Your objective
Copy out the rows from the line containing "Which series has the largest range" through the line containing "Projection 2020", both included, and swap "largest" for "smallest" while keeping everything else the same. Return only those lines.

Data provided
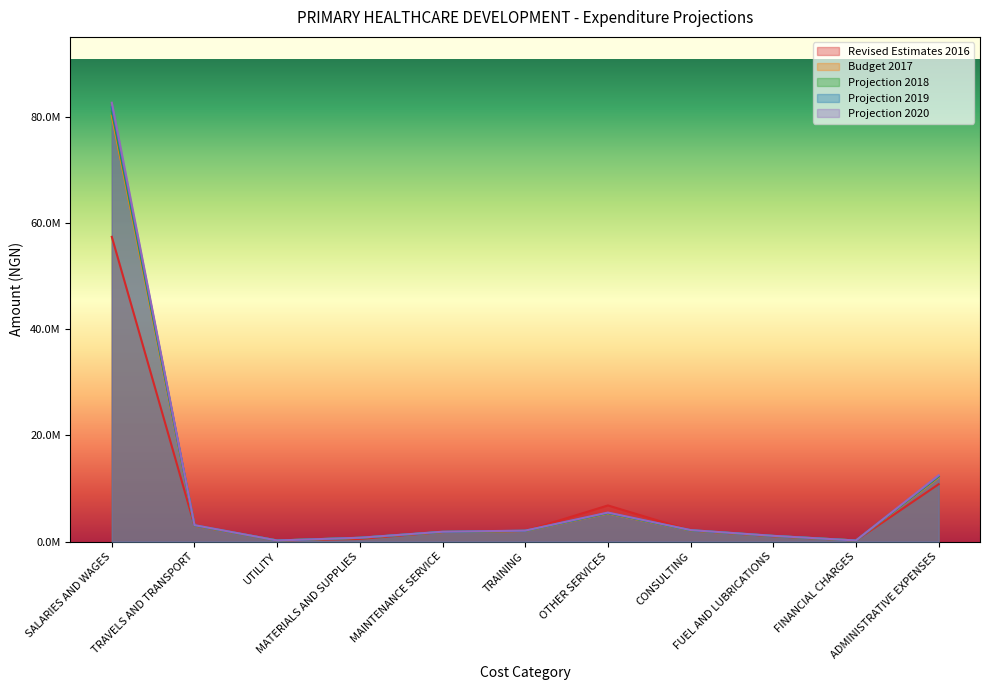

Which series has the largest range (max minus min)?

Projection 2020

--

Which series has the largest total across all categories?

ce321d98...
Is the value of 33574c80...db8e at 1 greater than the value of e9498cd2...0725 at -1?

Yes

...

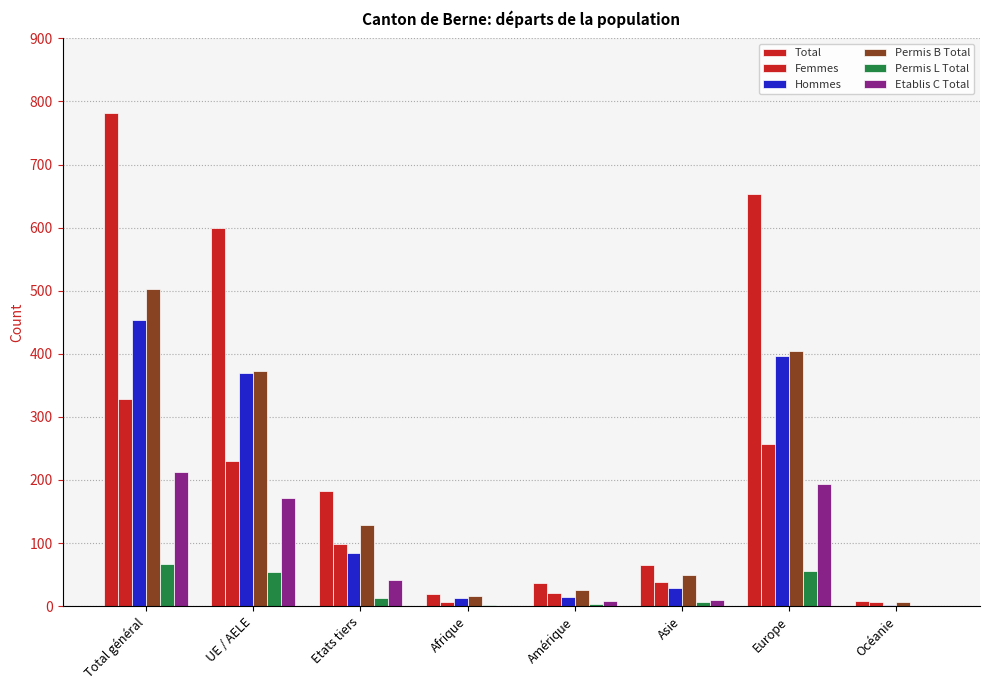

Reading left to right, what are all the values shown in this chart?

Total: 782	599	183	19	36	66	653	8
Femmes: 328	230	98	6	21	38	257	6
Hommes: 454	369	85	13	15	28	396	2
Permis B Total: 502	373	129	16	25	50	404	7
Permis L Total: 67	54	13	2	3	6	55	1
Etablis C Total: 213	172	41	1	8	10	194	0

Answer section
Which series has the smallest range (max minus min)?

Projection 2020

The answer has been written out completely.